IL23-induced CD4⁺ T Cells Drive Inflammation in Adoptively Transferred Mice. (A) Experimental setup for adoptive transfer of pooled CD4⁺ T cells from cecum and mLN of R23FR or FR mice into Rag^−/− mice. (B) Representative H&E staining (left) and histological scores (right) of the colon and cecum of Rag^−/− mice that received R23FR and FR mice CD4⁺ T cells fed with different diets. Rag^−/− mice that received R23FR CD4⁺ T cells, but not FR CD4⁺ T cells, and were fed with 2 cycles of 2019 diet developed severe colitis.

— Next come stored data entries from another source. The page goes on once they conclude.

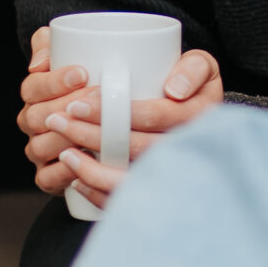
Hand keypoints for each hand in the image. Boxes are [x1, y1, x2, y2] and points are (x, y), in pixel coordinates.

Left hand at [15, 26, 223, 207]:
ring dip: (91, 169)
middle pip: (135, 148)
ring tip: (64, 152)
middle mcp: (186, 150)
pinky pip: (126, 199)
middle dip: (91, 135)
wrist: (210, 126)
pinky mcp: (157, 190)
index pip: (154, 116)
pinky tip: (76, 181)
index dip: (114, 111)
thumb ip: (193, 69)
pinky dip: (99, 194)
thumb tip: (174, 90)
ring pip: (128, 179)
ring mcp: (171, 174)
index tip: (78, 104)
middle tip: (57, 120)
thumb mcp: (203, 67)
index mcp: (199, 117)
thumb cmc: (196, 87)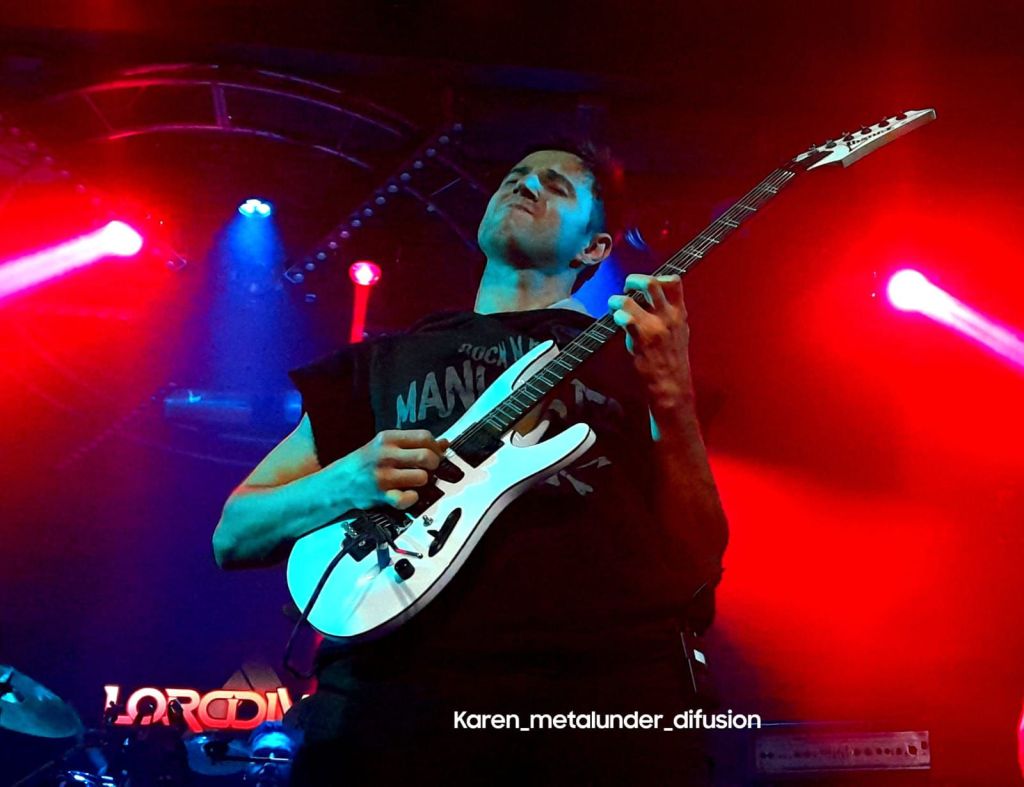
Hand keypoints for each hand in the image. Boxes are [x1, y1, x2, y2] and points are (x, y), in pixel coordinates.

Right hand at [334, 429, 448, 510]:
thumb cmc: (364, 463)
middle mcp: (386, 455)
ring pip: (422, 477)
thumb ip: (414, 443)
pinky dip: (412, 498)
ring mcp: (383, 476)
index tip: (435, 453)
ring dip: (423, 481)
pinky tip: (408, 494)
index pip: (424, 436)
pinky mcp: (382, 496)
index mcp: (387, 438)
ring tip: (414, 481)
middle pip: (427, 456)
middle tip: (428, 468)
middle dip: (434, 464)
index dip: (436, 446)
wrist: (338, 482)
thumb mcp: (385, 446)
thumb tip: (444, 444)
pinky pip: (408, 498)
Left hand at [607, 273, 694, 413]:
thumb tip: (651, 301)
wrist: (672, 384)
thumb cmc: (673, 359)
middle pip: (651, 282)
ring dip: (617, 300)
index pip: (674, 281)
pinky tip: (616, 321)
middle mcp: (668, 316)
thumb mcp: (679, 332)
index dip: (656, 276)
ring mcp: (655, 327)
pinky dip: (617, 316)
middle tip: (626, 289)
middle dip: (633, 280)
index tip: (645, 285)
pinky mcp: (642, 339)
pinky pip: (625, 318)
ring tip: (614, 306)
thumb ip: (668, 315)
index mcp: (679, 313)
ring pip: (631, 299)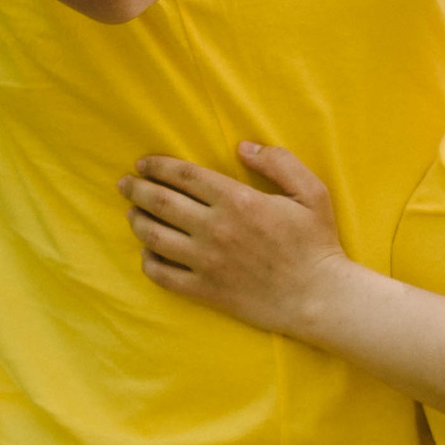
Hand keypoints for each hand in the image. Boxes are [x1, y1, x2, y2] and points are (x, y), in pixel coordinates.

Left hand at [122, 143, 349, 336]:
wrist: (319, 298)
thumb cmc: (317, 243)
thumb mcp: (311, 192)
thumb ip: (279, 162)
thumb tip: (243, 146)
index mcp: (237, 200)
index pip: (183, 176)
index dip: (158, 166)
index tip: (143, 163)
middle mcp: (215, 229)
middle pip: (160, 202)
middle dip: (136, 189)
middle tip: (125, 184)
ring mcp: (206, 262)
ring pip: (154, 236)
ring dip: (136, 221)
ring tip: (131, 213)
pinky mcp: (205, 290)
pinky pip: (163, 274)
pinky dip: (148, 260)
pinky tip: (148, 252)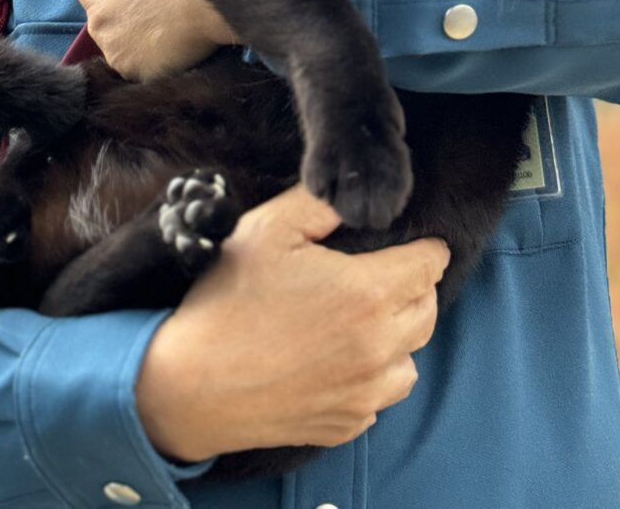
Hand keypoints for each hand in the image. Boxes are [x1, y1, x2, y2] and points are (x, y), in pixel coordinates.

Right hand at [136, 184, 448, 461]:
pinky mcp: (345, 424)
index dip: (424, 247)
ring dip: (398, 337)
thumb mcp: (268, 228)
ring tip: (362, 319)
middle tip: (384, 273)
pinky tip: (337, 358)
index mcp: (367, 294)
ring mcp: (364, 394)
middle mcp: (378, 348)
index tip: (411, 242)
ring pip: (410, 360)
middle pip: (428, 312)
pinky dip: (370, 377)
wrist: (190, 385)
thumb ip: (320, 203)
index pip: (430, 266)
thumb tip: (354, 194)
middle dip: (416, 288)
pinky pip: (379, 398)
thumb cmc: (227, 300)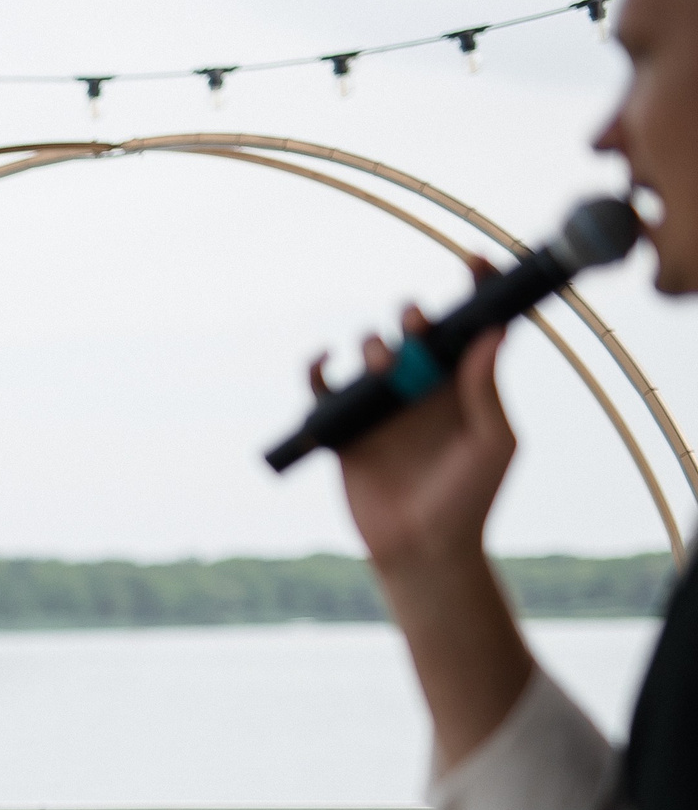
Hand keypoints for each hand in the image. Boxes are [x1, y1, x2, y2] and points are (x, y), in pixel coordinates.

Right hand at [318, 275, 513, 583]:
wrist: (422, 549)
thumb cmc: (468, 500)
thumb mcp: (492, 442)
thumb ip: (487, 389)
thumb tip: (489, 333)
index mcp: (465, 387)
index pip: (471, 326)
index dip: (476, 289)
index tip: (475, 260)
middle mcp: (424, 390)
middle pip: (416, 332)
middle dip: (414, 316)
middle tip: (416, 325)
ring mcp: (384, 408)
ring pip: (371, 352)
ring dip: (373, 345)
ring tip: (384, 368)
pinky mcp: (345, 430)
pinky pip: (323, 388)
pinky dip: (316, 367)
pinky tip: (324, 359)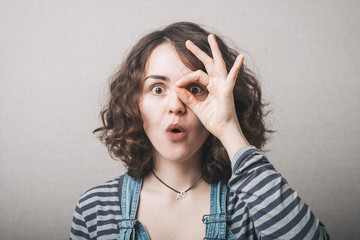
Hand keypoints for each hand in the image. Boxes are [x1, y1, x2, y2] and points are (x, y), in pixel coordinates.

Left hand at [175, 34, 248, 156]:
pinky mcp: (228, 90)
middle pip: (207, 63)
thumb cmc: (213, 121)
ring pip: (218, 63)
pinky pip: (232, 77)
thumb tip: (176, 88)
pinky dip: (237, 67)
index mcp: (211, 87)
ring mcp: (224, 85)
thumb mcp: (197, 108)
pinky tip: (241, 57)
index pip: (196, 76)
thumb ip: (188, 98)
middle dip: (198, 52)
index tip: (176, 84)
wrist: (223, 131)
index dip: (185, 78)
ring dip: (214, 50)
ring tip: (210, 37)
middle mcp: (218, 83)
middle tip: (188, 42)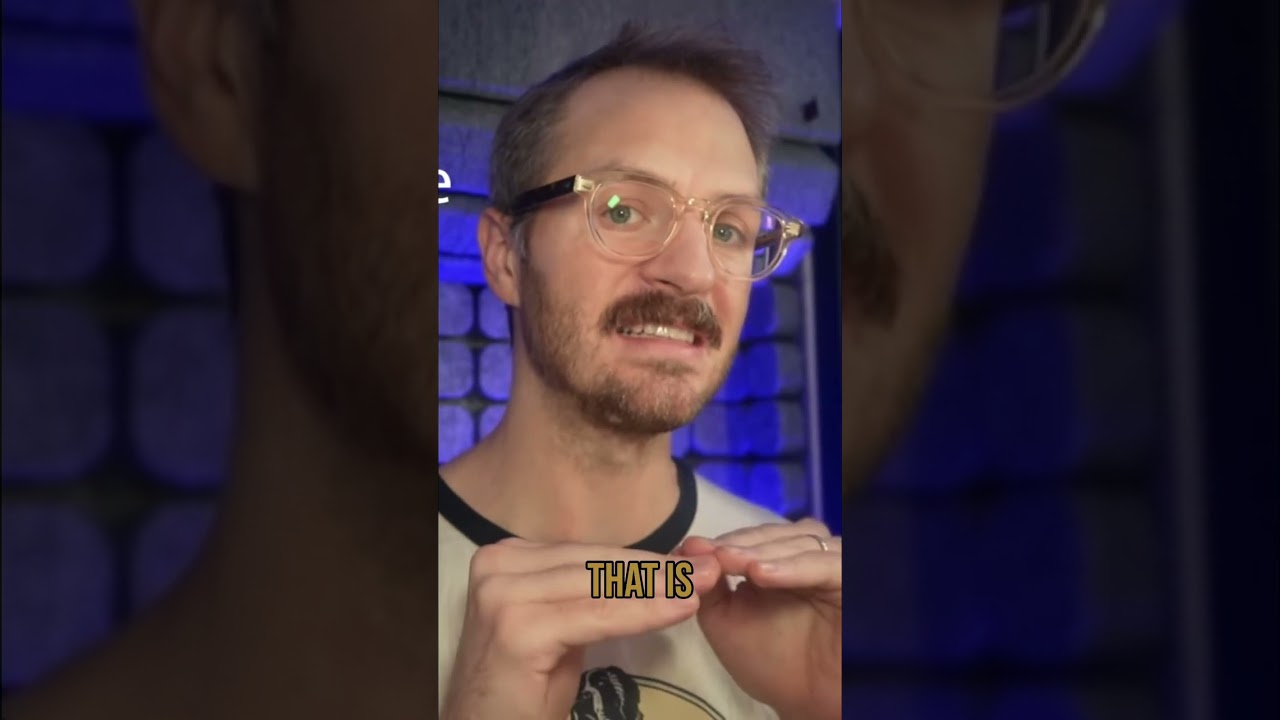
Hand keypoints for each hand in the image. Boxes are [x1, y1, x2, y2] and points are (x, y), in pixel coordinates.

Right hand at [441, 537, 720, 719]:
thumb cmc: (525, 687)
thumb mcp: (560, 626)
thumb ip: (592, 593)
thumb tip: (657, 569)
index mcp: (504, 557)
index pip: (587, 553)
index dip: (642, 558)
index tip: (692, 560)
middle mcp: (497, 565)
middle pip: (595, 564)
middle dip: (657, 569)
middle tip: (708, 570)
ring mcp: (503, 595)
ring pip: (601, 586)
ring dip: (658, 587)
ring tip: (703, 586)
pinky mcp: (518, 628)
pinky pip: (598, 615)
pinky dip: (643, 612)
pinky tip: (680, 609)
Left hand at [676, 519, 841, 719]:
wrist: (807, 702)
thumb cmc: (769, 664)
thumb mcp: (725, 621)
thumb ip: (708, 585)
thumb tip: (689, 546)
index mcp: (783, 562)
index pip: (757, 536)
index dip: (727, 540)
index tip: (693, 549)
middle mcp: (812, 558)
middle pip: (780, 532)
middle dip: (742, 542)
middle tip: (712, 553)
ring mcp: (834, 566)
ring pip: (803, 541)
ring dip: (764, 550)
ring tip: (731, 561)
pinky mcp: (853, 580)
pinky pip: (826, 564)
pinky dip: (793, 566)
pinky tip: (760, 574)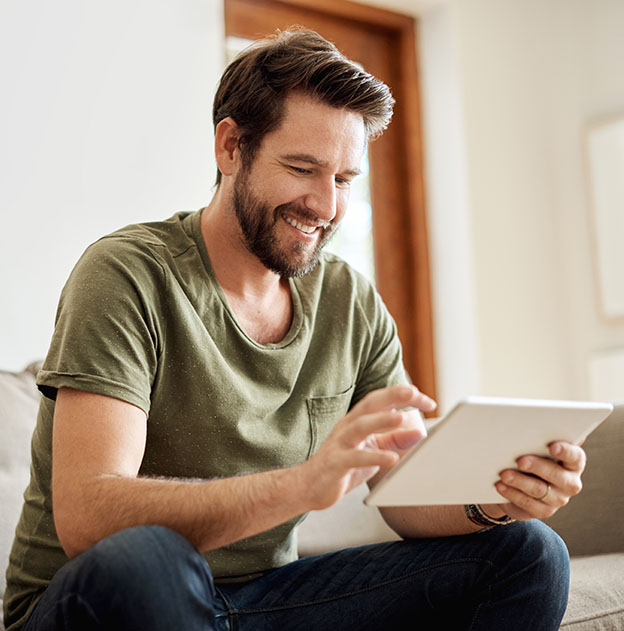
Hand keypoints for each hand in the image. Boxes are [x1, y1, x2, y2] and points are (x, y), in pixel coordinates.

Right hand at [297, 385, 434, 510]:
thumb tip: (420, 432)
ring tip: (401, 418)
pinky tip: (392, 458)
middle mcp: (348, 426)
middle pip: (370, 405)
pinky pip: (355, 458)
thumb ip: (395, 440)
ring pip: (360, 426)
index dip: (403, 396)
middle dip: (392, 396)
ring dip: (381, 420)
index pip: (381, 401)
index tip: (427, 400)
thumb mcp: (373, 450)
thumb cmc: (344, 466)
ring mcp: (340, 443)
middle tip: (414, 393)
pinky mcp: (335, 463)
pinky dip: (374, 457)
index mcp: (357, 420)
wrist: (310, 486)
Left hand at [486, 441, 585, 520]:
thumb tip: (533, 418)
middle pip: (557, 475)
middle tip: (520, 460)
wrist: (519, 483)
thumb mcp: (534, 446)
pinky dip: (513, 494)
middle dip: (537, 466)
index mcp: (573, 462)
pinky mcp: (544, 511)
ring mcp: (558, 498)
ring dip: (520, 481)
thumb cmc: (530, 455)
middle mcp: (570, 482)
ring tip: (504, 474)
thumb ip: (538, 436)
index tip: (552, 446)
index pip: (575, 456)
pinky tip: (500, 486)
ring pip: (540, 490)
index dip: (565, 451)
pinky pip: (528, 504)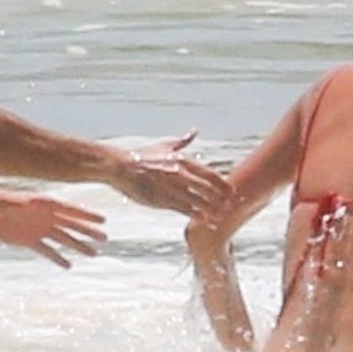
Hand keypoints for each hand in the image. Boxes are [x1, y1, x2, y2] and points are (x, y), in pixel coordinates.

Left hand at [0, 184, 107, 267]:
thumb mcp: (4, 200)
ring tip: (94, 253)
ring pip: (62, 239)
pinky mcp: (28, 241)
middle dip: (87, 231)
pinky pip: (47, 250)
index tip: (102, 220)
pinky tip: (68, 265)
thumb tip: (27, 203)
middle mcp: (44, 216)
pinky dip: (56, 258)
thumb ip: (17, 203)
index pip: (69, 209)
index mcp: (42, 202)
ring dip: (77, 245)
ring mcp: (38, 228)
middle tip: (105, 238)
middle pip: (71, 224)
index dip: (86, 215)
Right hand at [110, 131, 230, 215]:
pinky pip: (184, 209)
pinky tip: (204, 221)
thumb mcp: (164, 146)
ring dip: (212, 210)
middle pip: (208, 189)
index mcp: (182, 160)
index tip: (232, 191)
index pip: (209, 174)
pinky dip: (196, 215)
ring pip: (198, 201)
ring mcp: (172, 188)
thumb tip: (194, 131)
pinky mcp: (162, 199)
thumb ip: (182, 141)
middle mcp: (180, 174)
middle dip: (221, 199)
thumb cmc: (141, 156)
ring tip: (220, 218)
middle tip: (230, 207)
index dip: (223, 184)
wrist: (120, 167)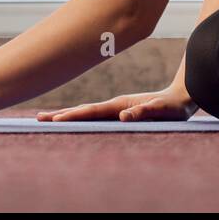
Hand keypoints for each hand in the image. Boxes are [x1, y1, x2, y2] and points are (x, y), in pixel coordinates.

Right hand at [37, 85, 198, 121]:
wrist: (179, 99)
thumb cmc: (171, 107)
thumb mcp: (161, 110)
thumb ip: (145, 112)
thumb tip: (125, 116)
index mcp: (120, 106)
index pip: (92, 111)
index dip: (73, 116)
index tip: (56, 120)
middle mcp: (114, 106)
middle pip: (83, 110)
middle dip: (61, 115)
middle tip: (39, 119)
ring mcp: (115, 109)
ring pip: (87, 113)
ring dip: (68, 116)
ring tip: (48, 119)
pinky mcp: (119, 114)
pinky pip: (95, 116)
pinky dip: (80, 118)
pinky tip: (71, 121)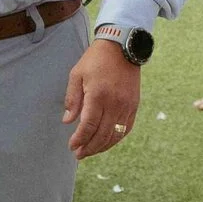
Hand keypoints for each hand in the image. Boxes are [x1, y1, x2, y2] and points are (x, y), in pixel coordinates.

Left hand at [64, 38, 141, 159]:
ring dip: (102, 147)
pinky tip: (106, 142)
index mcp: (98, 95)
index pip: (89, 126)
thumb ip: (72, 99)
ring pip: (115, 135)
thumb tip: (68, 121)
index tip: (71, 146)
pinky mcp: (134, 106)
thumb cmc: (96, 59)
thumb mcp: (77, 74)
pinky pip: (126, 129)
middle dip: (89, 148)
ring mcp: (126, 106)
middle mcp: (114, 103)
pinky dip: (116, 139)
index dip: (80, 139)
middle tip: (79, 154)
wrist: (122, 47)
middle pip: (102, 135)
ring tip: (90, 151)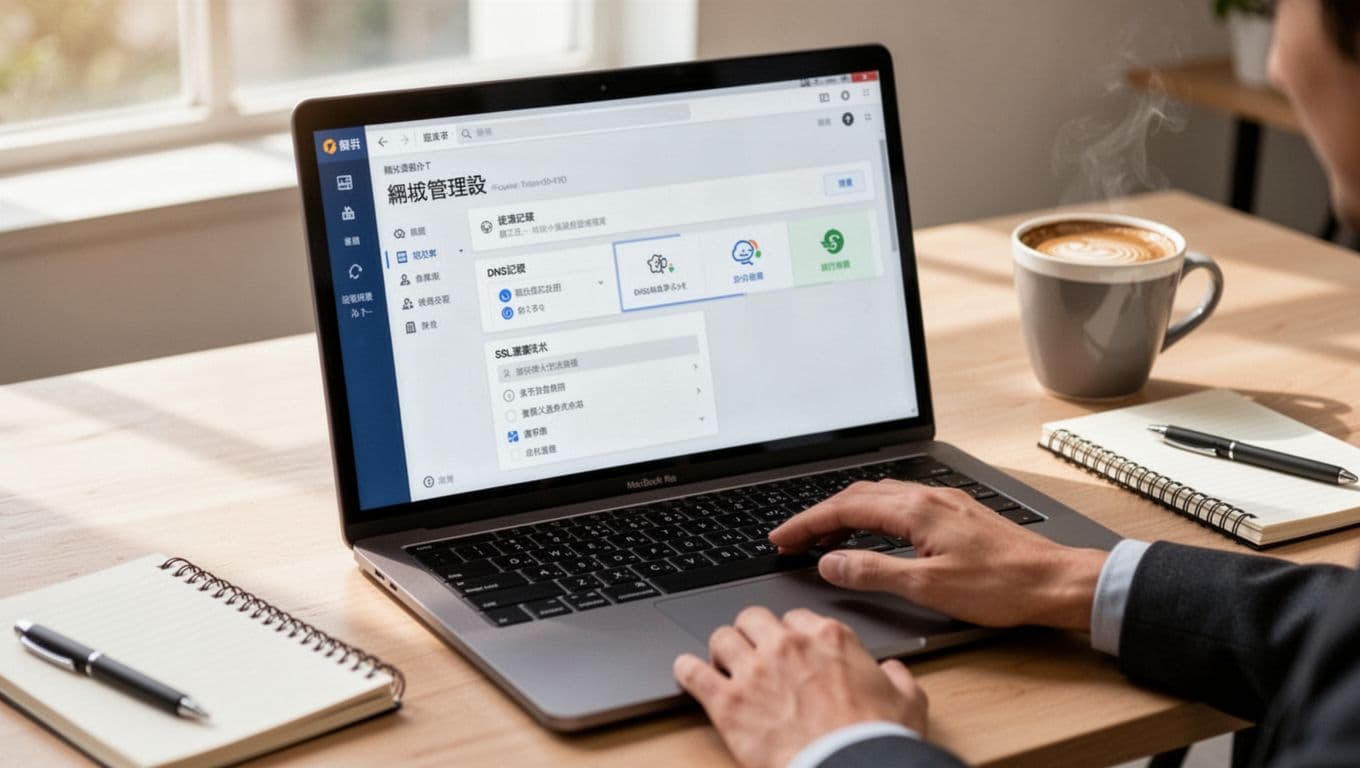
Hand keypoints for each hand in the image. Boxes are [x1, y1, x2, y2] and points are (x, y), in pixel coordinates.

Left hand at [674, 606, 926, 767]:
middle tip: (754, 652)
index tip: (790, 647)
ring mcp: (754, 671)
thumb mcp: (908, 702)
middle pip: (753, 618)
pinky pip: (692, 672)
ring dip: (722, 649)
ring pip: (722, 637)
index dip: (791, 633)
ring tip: (723, 663)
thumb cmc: (876, 738)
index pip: (797, 617)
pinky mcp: (728, 702)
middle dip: (752, 633)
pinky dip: (687, 670)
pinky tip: (688, 672)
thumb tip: (893, 671)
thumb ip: (898, 678)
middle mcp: (787, 645)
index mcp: (828, 638)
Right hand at [769, 480, 1107, 629]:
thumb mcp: (928, 587)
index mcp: (915, 510)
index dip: (807, 523)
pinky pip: (900, 501)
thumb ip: (873, 572)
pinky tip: (874, 528)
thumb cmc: (1001, 587)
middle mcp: (927, 497)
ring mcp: (943, 501)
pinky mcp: (956, 512)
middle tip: (791, 537)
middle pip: (857, 495)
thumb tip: (831, 563)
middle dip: (818, 514)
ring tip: (822, 534)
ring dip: (844, 510)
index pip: (844, 508)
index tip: (780, 537)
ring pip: (879, 495)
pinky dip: (872, 512)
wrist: (1055, 581)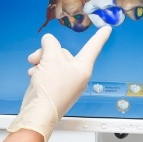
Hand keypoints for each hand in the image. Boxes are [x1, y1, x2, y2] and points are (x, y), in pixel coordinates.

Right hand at [7, 26, 111, 141]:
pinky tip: (34, 77)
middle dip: (47, 53)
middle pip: (63, 54)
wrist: (38, 112)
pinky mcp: (56, 88)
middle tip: (37, 57)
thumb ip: (50, 44)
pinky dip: (40, 72)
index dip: (100, 36)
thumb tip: (49, 40)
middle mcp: (77, 75)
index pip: (93, 47)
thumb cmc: (50, 89)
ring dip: (41, 63)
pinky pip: (48, 73)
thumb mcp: (50, 59)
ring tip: (34, 69)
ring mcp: (67, 83)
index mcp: (83, 68)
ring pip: (53, 62)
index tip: (108, 29)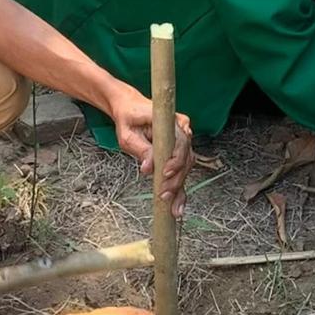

Scale bars, 100 μm. *** p<0.001; by nonparametric Mann-Whitney test. (C) Experimental setup for adoptive transfer of CD4⁺ T cells from large intestine (LI) or colonic mLN (cMLN) of R23FR mice into Rag^−/− mice fed with different diets. (D) Representative H&E stained sections (left) and histological scores (right) of the colon and cecum of Rag^−/− mice that received mLN or intestinal CD4⁺ T cells fed with different diets. Scale bars, 100 μm. Both mLN and colonic CD4⁺ T cells from R23FR mice caused severe colitis in reconstituted Rag^−/− mice after a diet switch. *p<0.05, *** p<0.001; by nonparametric Mann-Whitney test.

Figure 7

T Cell Receptor Clonality Analysis. (A) Experimental setup for TCR sequencing analysis. Note that donor cells from mLN of R23FR mice were obtained at remission stage (d49). (B) Unsupervised hierarchical clustering of TCR repertoire from donor mLN cells, cecum CD4⁺ T cells recovered from recipient Rag^−/− mice treated with diets 5013 and 2019. N=3 individual mice in both donor group and 2019 group; n=1 of pooled 10 mice for group 5053. (C) Inverse Simpson’s diversity index was used to assess the diversity of TCR repertoires for each sample. (D) The percent of clonal space occupied by clones of a given type (classified by size, Supplementary Table 1). (E) Frequencies of selected TCRα and TCRβ clonotypes in different samples.